The current classification of diabetes, based on hyperglycaemia, islet-directed antibodies and some insufficiently defined clinical features, does not reflect differences in aetiological mechanisms and in the clinical course of people with diabetes. Dr. Roden will discuss evidence from recent studies addressing the complexity of
diabetes by proposing novel subgroups (subtypes) of diabetes. Several methodological and practical
issues need further study: the statistical approach used to define subgroups and derive recommendations for diabetes care; the stability of subgroups over time; the optimal dataset (e.g. phenotypic vs genotypic) for reclassification; the transethnic generalisability of findings; and the applicability in clinical routine care.

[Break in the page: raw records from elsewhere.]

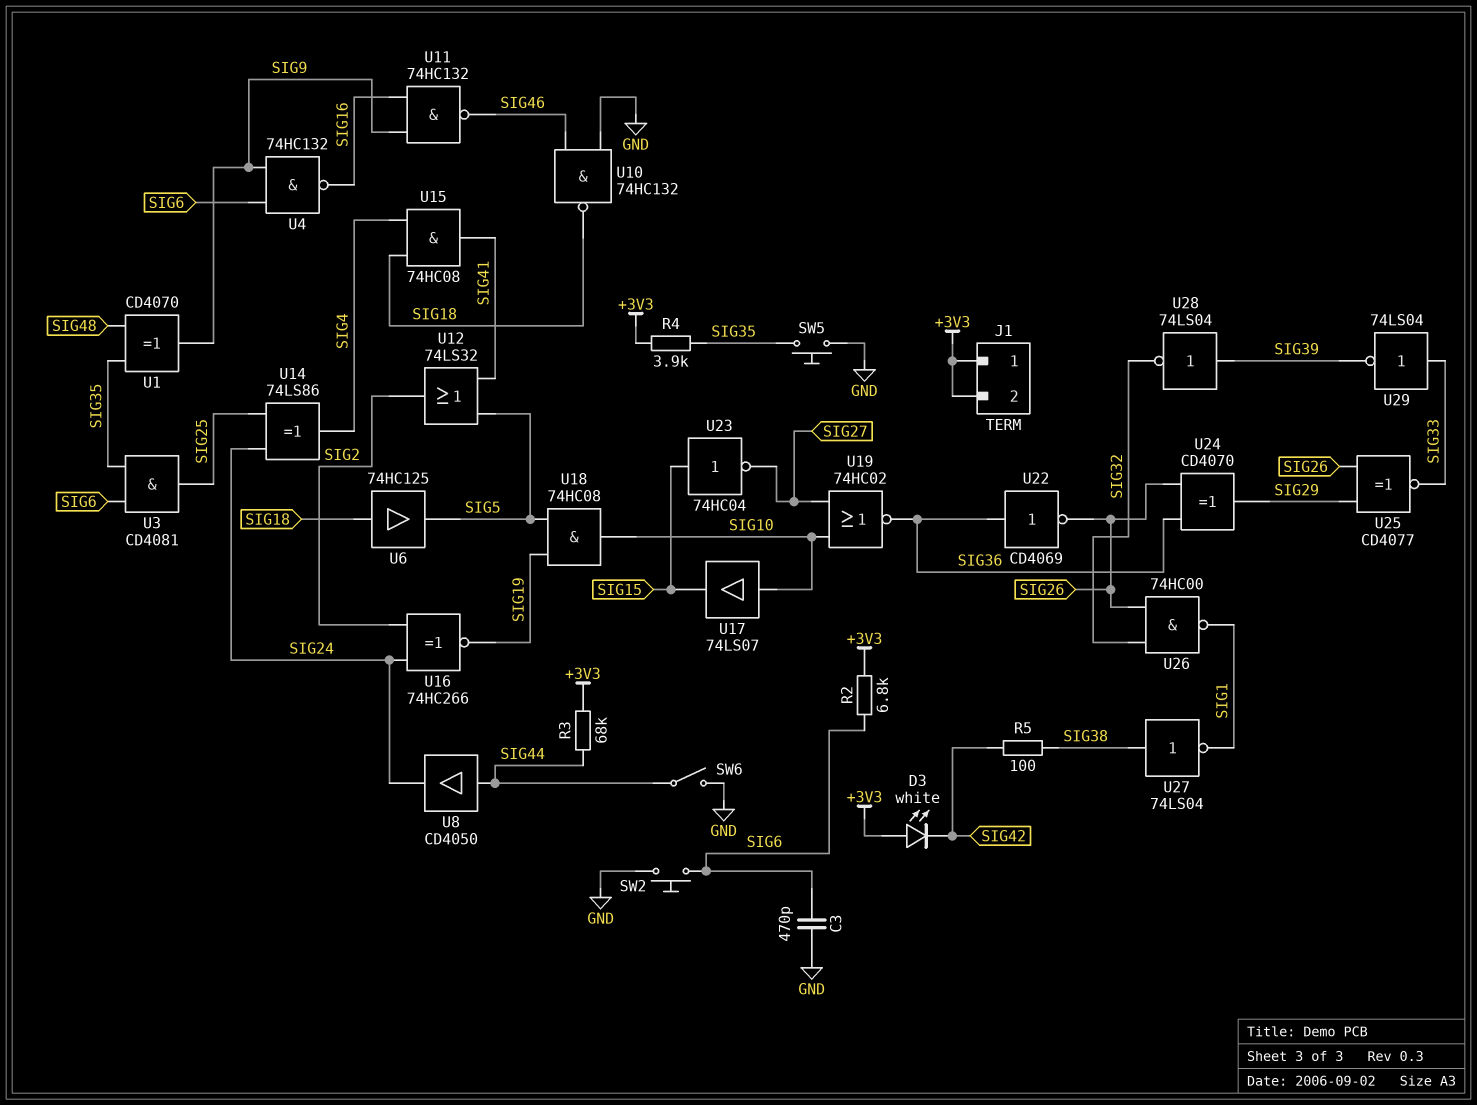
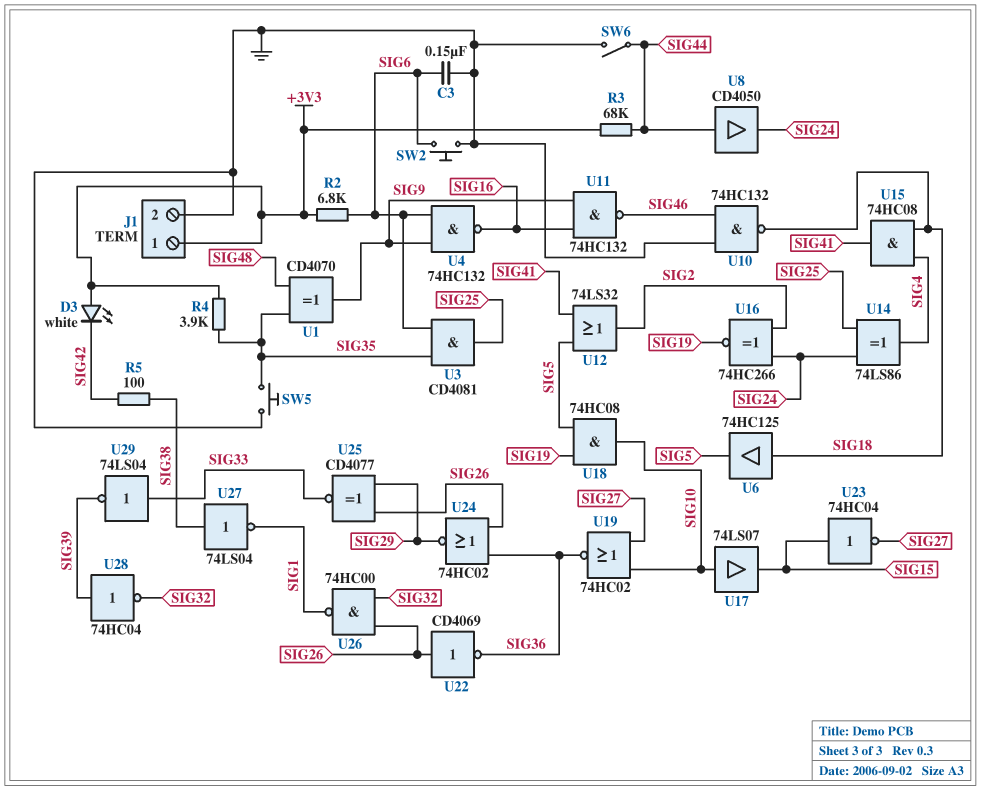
C3: 470pF (GND, SIG6) -> 150nF (GND, SIG6)
J1 pin 2: +3V3 -> GND
U22: NOT CD4069 (in SIG36, out SIG26) -> NOT CD4069 (in SIG26, out SIG36)
U24: XOR CD4070 (in SIG26, in SIG36, out SIG29) -> NOR 74HC02 (in SIG26, in SIG36, out SIG29)
U28: NOT 74LS04 (in SIG39, out SIG32) -> NOT 74HC04 (in SIG39, out SIG32)

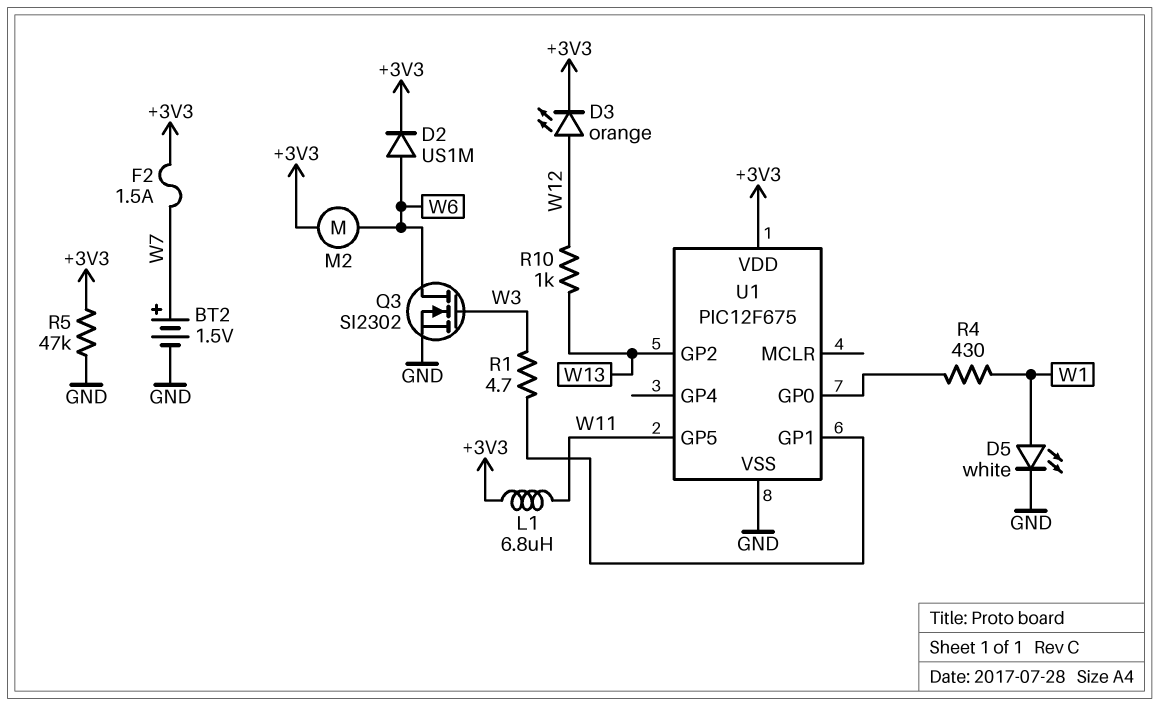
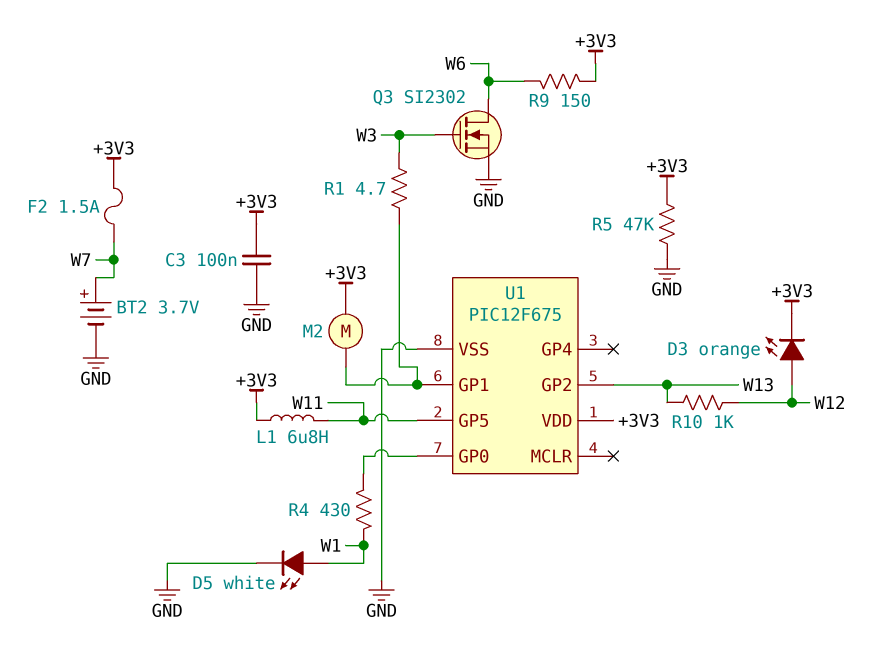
BT2: 1.5V (plus W7, minus GND) -> 3.7V (plus W7, minus GND)
C3: none -> 100nF (+3V3, GND)
D2: diode US1M (A W6, K +3V3) -> none
M2: motor (+3V3, W6) -> motor (+3V3, U1/GP1)
R9: none -> 150 (+3V3, W6)

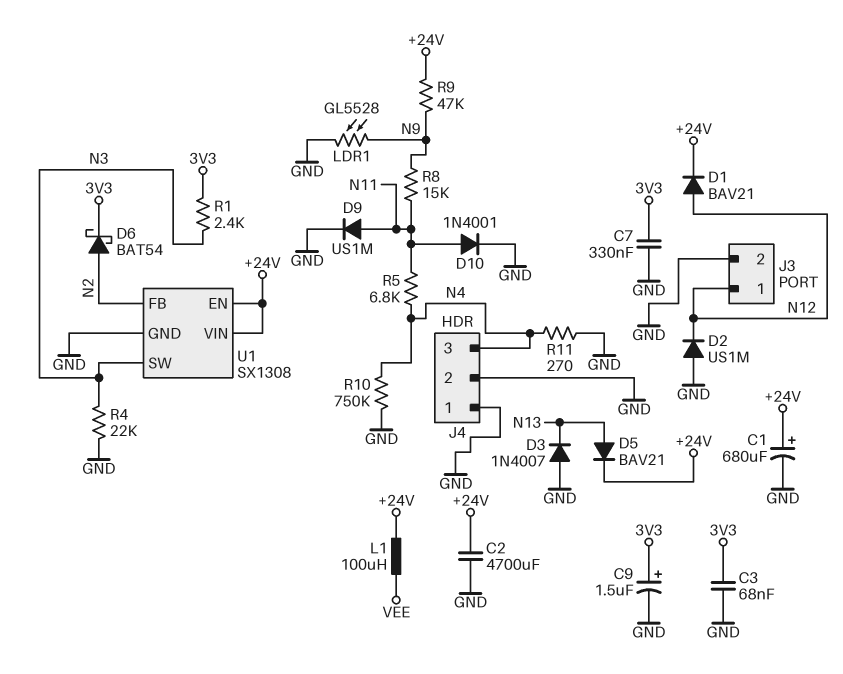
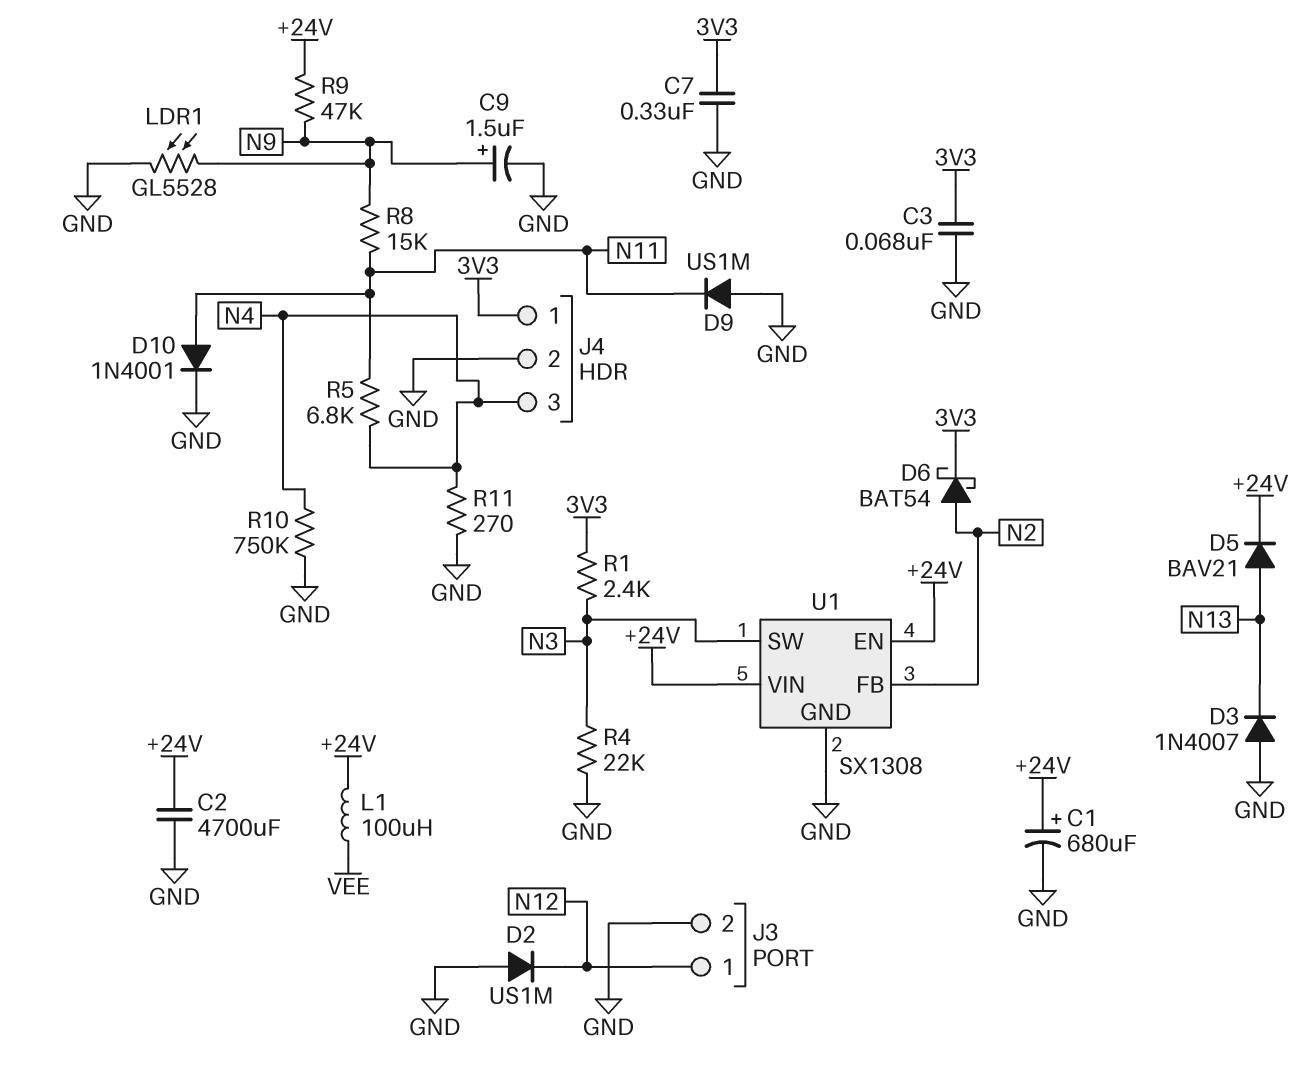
C9: 1.5uF (plus 3V3, minus GND) -> 1.5uF (plus N9, minus GND)
D1: diode BAV21 (A N12, K +24V) -> none
D9: diode US1M (A N11, K GND) -> diode US1M (A GND, K N11)
J4 pin 1: GND -> 3V3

Dr. Michael Roden is Chair/Professor of Endocrinology and Metabolic Diseases, Heinrich-Heine University, Director of the Department of Endocrinology and Diabetology, University Hospital Düsseldorf, and Chief Scientific Officer of the German Diabetes Center (DDZ). His translational research addresses insulin resistance and energy metabolism, specifically using noninvasive technologies, as well as diabetes and its comorbidities, e. g. fatty liver disease. Currently, he is interested in diabetes endotyping and precision diabetology. He has published 600+peer-reviewed papers and received several awards (e. g. Oskar-Minkowski Prize by EASD, G. B. Morgagni Gold Medal, Paul-Langer- hans Medal by DDG). Prof. Roden was President of the Central European Diabetes Association, the Austrian Diabetes Association and Chairman of the European Federation f.t. Study of
Diabetes (EFSD). From 2016-2021, he was a member of the German Council of Science and Humanities, appointed by the President of Germany, and served as head of its Committee Medicine. Recently, he has been elected as a member of the Academia Europea and the German National Academy of Sciences Leopoldina.